* [WORK REQUEST]
Look through the entries. Copy each line that has the word "node".

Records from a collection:
┄┄┄┄┄┄

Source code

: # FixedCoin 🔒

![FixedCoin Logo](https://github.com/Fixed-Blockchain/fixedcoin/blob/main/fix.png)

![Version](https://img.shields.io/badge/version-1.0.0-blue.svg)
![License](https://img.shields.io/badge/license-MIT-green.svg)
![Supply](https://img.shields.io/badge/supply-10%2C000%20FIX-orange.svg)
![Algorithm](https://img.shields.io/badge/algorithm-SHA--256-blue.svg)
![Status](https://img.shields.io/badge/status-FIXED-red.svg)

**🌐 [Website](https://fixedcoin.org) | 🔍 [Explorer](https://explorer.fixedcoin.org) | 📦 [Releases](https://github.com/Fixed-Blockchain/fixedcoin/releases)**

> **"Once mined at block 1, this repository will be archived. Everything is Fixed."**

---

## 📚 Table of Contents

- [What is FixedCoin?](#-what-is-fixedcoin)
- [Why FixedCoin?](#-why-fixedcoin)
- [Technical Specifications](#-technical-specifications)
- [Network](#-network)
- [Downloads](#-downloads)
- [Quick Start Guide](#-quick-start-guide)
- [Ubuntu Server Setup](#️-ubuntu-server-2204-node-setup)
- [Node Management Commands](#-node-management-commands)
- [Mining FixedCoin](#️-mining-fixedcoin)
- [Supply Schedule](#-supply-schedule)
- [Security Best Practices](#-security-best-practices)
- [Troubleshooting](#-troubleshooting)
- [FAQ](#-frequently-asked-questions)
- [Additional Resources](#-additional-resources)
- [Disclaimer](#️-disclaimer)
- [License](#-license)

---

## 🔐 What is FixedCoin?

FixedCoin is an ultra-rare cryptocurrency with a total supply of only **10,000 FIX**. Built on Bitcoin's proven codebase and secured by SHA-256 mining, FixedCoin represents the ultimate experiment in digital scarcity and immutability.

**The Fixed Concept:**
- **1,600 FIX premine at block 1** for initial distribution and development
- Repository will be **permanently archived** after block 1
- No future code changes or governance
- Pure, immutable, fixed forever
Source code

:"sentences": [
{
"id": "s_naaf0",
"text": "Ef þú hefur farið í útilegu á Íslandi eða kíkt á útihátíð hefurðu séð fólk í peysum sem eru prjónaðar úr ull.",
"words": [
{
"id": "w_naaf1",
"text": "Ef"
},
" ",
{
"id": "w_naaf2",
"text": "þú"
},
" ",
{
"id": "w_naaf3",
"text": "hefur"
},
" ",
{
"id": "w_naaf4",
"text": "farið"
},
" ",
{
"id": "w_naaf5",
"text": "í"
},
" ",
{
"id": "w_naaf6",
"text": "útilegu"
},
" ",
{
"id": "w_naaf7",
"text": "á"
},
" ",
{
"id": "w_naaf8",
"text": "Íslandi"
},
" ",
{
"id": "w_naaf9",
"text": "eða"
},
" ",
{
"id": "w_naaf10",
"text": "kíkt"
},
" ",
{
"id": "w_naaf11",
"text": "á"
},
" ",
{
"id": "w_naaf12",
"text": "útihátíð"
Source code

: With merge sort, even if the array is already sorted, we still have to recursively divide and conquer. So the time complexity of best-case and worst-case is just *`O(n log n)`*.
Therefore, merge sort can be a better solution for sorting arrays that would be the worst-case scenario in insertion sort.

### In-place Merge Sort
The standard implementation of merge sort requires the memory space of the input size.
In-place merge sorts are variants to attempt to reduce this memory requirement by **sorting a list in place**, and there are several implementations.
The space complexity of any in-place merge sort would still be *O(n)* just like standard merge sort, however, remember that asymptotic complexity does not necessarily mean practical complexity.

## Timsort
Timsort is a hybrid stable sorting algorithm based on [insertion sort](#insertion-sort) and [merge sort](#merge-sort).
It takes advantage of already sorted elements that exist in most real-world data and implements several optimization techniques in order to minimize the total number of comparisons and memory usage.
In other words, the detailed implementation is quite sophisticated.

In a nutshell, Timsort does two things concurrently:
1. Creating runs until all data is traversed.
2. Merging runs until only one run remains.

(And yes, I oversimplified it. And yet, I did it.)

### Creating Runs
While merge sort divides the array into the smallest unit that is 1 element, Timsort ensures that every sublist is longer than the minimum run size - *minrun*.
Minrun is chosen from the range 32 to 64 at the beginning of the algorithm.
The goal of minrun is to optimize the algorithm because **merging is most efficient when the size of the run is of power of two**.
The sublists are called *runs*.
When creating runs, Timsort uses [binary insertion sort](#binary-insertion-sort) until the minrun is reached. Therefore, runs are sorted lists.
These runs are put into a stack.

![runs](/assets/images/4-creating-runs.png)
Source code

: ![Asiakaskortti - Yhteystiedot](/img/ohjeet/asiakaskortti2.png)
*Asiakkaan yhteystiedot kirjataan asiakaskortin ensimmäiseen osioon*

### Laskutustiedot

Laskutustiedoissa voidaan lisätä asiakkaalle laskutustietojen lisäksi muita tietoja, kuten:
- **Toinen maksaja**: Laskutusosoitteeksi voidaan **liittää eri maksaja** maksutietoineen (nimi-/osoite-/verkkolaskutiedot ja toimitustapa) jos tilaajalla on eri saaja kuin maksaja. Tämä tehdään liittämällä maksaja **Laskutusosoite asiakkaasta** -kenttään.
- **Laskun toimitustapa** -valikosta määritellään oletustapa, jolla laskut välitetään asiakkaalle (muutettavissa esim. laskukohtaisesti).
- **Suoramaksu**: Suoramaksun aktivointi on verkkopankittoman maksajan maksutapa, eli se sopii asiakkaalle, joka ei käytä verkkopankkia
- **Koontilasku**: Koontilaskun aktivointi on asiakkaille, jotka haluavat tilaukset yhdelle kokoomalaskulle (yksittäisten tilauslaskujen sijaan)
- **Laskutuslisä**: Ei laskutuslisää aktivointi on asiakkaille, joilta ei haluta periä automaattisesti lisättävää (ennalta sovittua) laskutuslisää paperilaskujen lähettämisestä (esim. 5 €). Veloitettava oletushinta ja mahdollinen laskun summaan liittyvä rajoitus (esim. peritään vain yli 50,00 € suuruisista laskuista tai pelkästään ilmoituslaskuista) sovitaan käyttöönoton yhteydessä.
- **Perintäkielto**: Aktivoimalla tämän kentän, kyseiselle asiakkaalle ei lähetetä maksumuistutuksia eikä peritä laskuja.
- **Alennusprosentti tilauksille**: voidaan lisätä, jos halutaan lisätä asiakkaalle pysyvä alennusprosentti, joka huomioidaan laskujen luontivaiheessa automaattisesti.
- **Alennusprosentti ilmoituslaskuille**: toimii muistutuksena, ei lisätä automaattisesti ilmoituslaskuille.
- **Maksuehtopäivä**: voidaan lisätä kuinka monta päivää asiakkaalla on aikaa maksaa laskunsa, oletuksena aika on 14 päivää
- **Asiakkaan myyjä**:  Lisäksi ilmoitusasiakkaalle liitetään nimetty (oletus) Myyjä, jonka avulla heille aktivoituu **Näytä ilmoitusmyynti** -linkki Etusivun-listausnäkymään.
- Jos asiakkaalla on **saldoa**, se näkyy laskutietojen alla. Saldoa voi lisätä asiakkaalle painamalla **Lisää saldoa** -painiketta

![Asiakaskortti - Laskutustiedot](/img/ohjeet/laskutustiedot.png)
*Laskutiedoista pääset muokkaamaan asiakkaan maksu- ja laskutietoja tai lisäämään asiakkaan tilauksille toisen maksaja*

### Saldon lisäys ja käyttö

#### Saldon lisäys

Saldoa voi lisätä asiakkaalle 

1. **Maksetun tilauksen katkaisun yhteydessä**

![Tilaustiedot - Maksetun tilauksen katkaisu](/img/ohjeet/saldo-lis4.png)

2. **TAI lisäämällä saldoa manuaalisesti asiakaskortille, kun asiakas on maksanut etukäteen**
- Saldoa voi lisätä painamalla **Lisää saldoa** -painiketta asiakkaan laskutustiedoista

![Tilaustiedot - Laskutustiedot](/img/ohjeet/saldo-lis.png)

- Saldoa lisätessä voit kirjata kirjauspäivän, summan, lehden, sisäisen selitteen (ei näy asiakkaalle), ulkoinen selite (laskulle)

┄┄┄┄┄┄

* [TASK OUTPUT]
- [Ubuntu Server Setup](#️-ubuntu-server-2204-node-setup)
- [Node Management Commands](#-node-management-commands)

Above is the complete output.